Stored items:
# # # # # # #

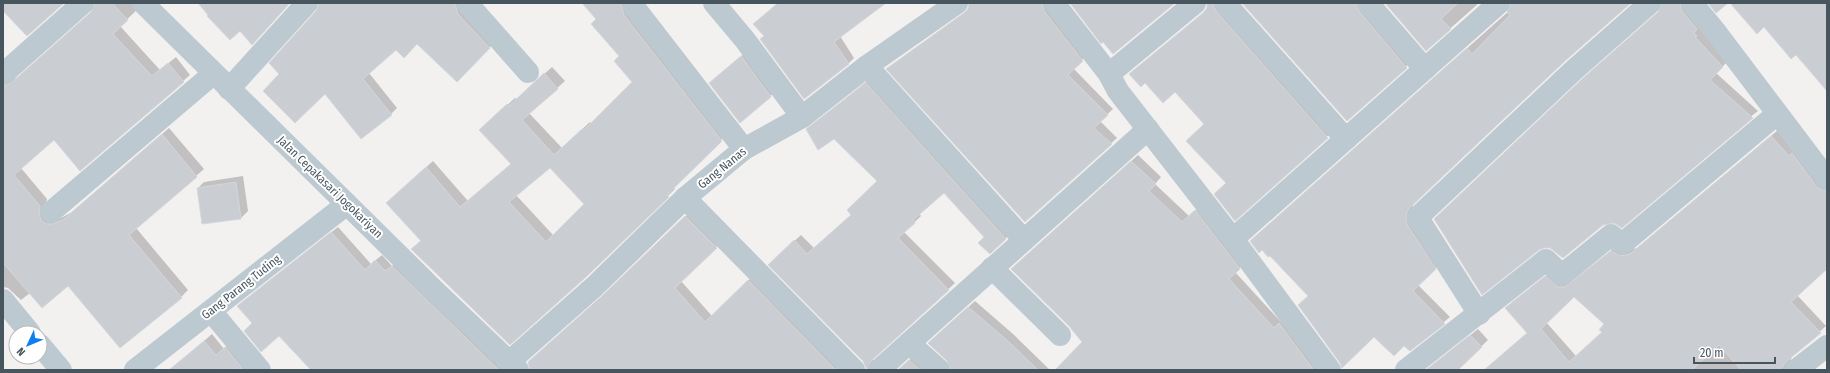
<svg xmlns="http://www.w3.org/2000/svg" width="1830" height="373" font-family="'Fira Sans Condensed',sans-serif">
<rect width="100%" height="100%" fill="#f3f0f0"/>
<!-- shadow -->
<g fill="#0003" fill-rule="evenodd">
<path d="M96,3H140L142,5L120,26L160,70L176,57L190,75L183,81L54,139L21,168L47,199L45,206L54,217L61,218L72,212L169,128L204,169L136,228L188,290L181,297L68,285L30,293L21,300L8,288L3,287V82L19,77L93,11Z"/>
<path d="M320,3H462L496,41L457,81L418,43L396,48L369,73L397,108L391,114L325,92L281,74L317,12Z"/>
<path d="M584,3H629L728,133L673,187L675,189L586,276L412,249L421,240L394,196L433,161L468,201L512,163L488,123L515,98L517,99L552,67L565,81L529,113L562,148L590,122L591,124L634,82L620,56L598,19ZM550,166L585,204L554,236L516,195Z"/>
<path d="M778,3H884L840,36L854,58L848,64L765,36Z"/>
<path d="M970,3H1049L1088,54L1073,68L1113,109L1100,121L1117,138L1025,221L888,69L969,9Z"/>
<path d="M1208,3H1212L1214,11V3H1220L1333,131L1235,219L1227,183L1205,124L1175,91L1145,82L1131,74L1206,11Z"/>
<path d="M1243,3H1363L1412,61L1347,120Z"/>
<path d="M1386,3H1479L1426,50Z"/>
<path d="M1512,3H1630L1565,60L1413,205L1411,214L1441,263L1418,285L1450,317L1410,350L1404,344L1374,336L1309,296L1257,235L1509,11Z"/>
<path d="M1662,3H1689L1729,60L1716,73L1758,111L1614,222L1603,224L1550,247H1544L1538,249L1660,11Z"/>
<path d="M748,50L777,90L740,122L717,77Z"/>
<path d="M872,77L1012,232L990,253L985,237L944,191L919,213L921,216L904,232L955,283L873,358V365L875,370H867L864,361L776,258L801,235L814,248L852,214L878,181L834,138L807,129Z"/>
<path d="M1778,130L1827,183V267L1797,295L1826,326L1792,356L1789,365L1792,370H1501L1528,332L1512,302L1552,271L1565,281H1572L1618,245L1626,250L1637,248ZM1574,295L1606,324L1603,332L1576,356L1546,322Z"/>
<path d="M1138,155L1161,177L1155,184L1189,216L1202,205L1246,262L1235,272L1325,370H1056L1083,342L1018,263Z"/>
<path d="M243,176L248,211L241,218L202,223L198,188L204,182Z"/>
<path d="M692,210L722,241L681,281L712,316L755,274L842,363L835,370H531Z"/>
<path d="M338,227L371,264L382,255L392,266L398,260L511,370H311L279,335L253,323L238,306Z"/>
<path d="M975,301L1013,334L1050,370H952L935,337Z"/>
<path d="M1478,329L1488,340L1457,370L1428,369Z"/>
<path d="M212,334L224,349L233,341L257,370H170Z"/>
<path d="M916,354L935,370H898Z"/>
</g>
<!-- building -->
<g fill="#caced3" stroke="#d4d7dc" fill-rule="evenodd">
<path d="M3,3H64L27,36L3,11Z"/>
<path d="M95,3H112L128,20L113,34L152,76L168,63L184,82L80,171L54,140L14,175L40,206L39,214L41,220L46,224H53L64,219L162,134L197,177L129,235L182,298L120,348L68,286L42,308L3,263V86L11,83L91,12Z"/>
<path d="M198,3H290L252,45L240,31L230,40L207,16L208,15Z"/>
<path d="M319,3H455L458,14L490,48L457,82L417,44L404,58L396,50L363,79L392,115L361,139L325,94L295,123L263,91L279,74L269,63L316,11Z"/>
<path d="M582,3H621L624,15L722,141L667,195L669,197L586,277L510,345L411,249L421,241L386,203L426,167L460,207L511,164L479,130L507,104L509,106L544,73L558,89L522,120L554,155L582,129L584,130L632,82L614,61L619,56L591,24L596,19ZM550,168L584,204L546,242L509,202Z"/>
<path d="M778,3H886L834,42L849,64L804,99L760,39L764,36L753,24Z"/>
<path d="M969,3H1042L1044,11L1083,61L1068,75L1108,115L1094,128L1112,144L1025,222L886,69L964,13L968,9Z"/>
<path d="M1070,3H1175L1113,54L1103,42L1101,44Z"/>
<path d="M1207,3H1213L1216,11L1328,138L1235,221L1214,194L1226,183L1186,141L1204,124L1175,92L1163,103L1145,83L1141,87L1129,74L1203,13L1207,8Z"/>
<path d="M1242,3H1356L1359,11L1407,68L1347,121Z"/>
<path d="M1385,3H1458L1441,19L1451,29L1426,51Z"/>
<path d="M1511,3H1631L1565,61L1410,207L1407,212L1406,221L1408,226L1436,269L1413,291L1445,324L1410,351L1404,346L1394,356L1374,337L1342,368L1340,363L1298,305L1308,296L1270,256L1268,257L1262,250L1259,253L1250,241L1467,48L1472,54L1510,15L1507,12Z"/>
<path d="M1662,3H1680L1682,11L1697,29L1694,33L1697,36L1695,37L1723,67L1710,80L1753,118L1622,228L1614,223L1603,225L1563,258L1550,248H1544L1539,250L1482,295L1434,219L1582,79L1658,12Z"/>
<path d="M1708,3H1728L1716,13Z"/>
<path d="M1730,3H1827V91L1796,55L1791,59L1764,27L1757,34Z"/>
<path d="M741,56L771,97L740,123L709,83Z"/>
<path d="M866,83L1006,239L990,254L978,243L984,237L944,193L913,220L915,223L898,238L949,290L871,361L867,370L863,361L768,265L794,240L807,254L851,215L847,210L877,181L834,139L818,150L806,129Z"/>
<path d="M1771,136L1789,156L1792,153L1817,187L1822,190L1827,191V269L1791,302L1821,333L1788,360L1780,370H1741L1719,345L1692,370H1484L1527,333L1505,308L1545,276L1558,287H1565L1611,251L1620,256L1630,254ZM1574,297L1604,324L1599,330L1602,332L1569,362L1541,329Z"/>
<path d="M1131,161L1156,184L1149,191L1182,222L1195,210L1240,269L1229,279L1274,328L1279,323L1314,370H1055L1082,342L1069,326L1011,269Z"/>
<path d="M236,182L241,219L202,224L197,188Z"/>
<path d="M685,216L717,248L675,288L705,322L748,280L836,370H530L528,362L603,295Z"/>
<path d="M331,232L365,270L375,260L385,271L392,266L499,370H311L279,336L261,352L244,331L252,323L237,306Z"/>
<path d="M968,307L1007,340L1038,370H951L947,361L928,343Z"/>
<path d="M1470,335L1482,347L1458,370L1427,369Z"/>
<path d="M204,341L216,355L225,347L243,369L169,370Z"/>
<path d="M909,360L920,370H898Z"/>
</g>
<g fill="none" stroke-linecap="round" stroke-linejoin="round">
<!-- minor -->
<g stroke="#bdc9d0" stroke-width="22">
<path d="M143,3L433,289L518,370"/>
<path d="M467,3L528,72"/>
<path d="M714,3L745,40L802,117"/>
<path d="M1054,3L1109,74L1118,91L1233,239L1330,370"/>
<path d="M1225,3L1346,139"/>
<path d="M1368,3L1425,69"/>
<path d="M1692,3L1715,31L1827,179"/>
<path d="M634,7L744,149"/>
<path d="M867,66L1024,240"/>
<path d="M3,74L83,3"/>
<path d="M1109,74L1195,3"/>
<path d="M229,89L307,3"/>
<path d="M685,198L854,370"/>
<path d="M51,212L213,74"/>
<path d="M1233,239L1499,3"/>
<path d="M992,268L1060,335"/>
<path d="M3,300L30,333"/>
<path d="M211,311L260,370"/>
<path d="M1479,314L1421,223L1418,219L1419,216L1574,70L1650,3"/>
<path d="M909,343L939,370"/>
<path d="M40,345L61,370"/>
<path d="M509,362L595,286L685,198L744,149L802,117L867,66L957,3"/>
<path d="M135,370L347,204"/>
<path d="M879,370L1148,129"/>
<path d="M1406,370L1546,260L1562,275L1611,235L1622,244L1777,114"/>
<path d="M1796,370L1827,346"/>
</g>
</g>
<g text-anchor="middle" stroke-width="4" stroke-linejoin="round" paint-order="stroke">
<!-- street labels -->
<g font-size="12" fill="#47555f" stroke="#fff">
<text transform="translate(722 168) rotate(-39)" y="4">Gang Nanas</text>
<text transform="translate(330 187) rotate(44)" y="4">Jalan Cepakasari Jogokariyan</text>
<text transform="translate(241 287) rotate(-38)" y="4">Gang Parang Tuding</text>
</g>
</g>
<!-- border -->
<rect width="1830" height="373" fill="none" stroke="#47555f" stroke-width="8"/>
<!-- north arrow -->
<g transform="translate(28 345) rotate(226)"><circle r="19" fill="#ffffff" stroke="#b5bbbf"/>
<path d="M0-3L7 15L0 10L-7 15Z" fill="#0d7fef"/>
<text y="-6" font-size="11" font-weight="bold" text-anchor="middle" fill="#47555f">N</text>
</g>
<!-- scale -->
<path d="M1694 357v6h81v-6" fill="none" stroke="#47555f" stroke-width="2"/>
<text x="1700" y="357" font-size="12" fill="#47555f" stroke="#ffffff" stroke-width="3" paint-order="stroke">20 m</text>
</svg>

# # # # # # #

== Task description ==
Which lines in the records above contain the string "transform"? Copy them.

== Answer for the task ==
<text transform="translate(722 168) rotate(-39)" y="4">Gang Nanas</text>
<text transform="translate(330 187) rotate(44)" y="4">Jalan Cepakasari Jogokariyan</text>
<text transform="translate(241 287) rotate(-38)" y="4">Gang Parang Tuding</text>
<g transform="translate(28 345) rotate(226)"><circle r="19" fill="#ffffff" stroke="#b5bbbf"/>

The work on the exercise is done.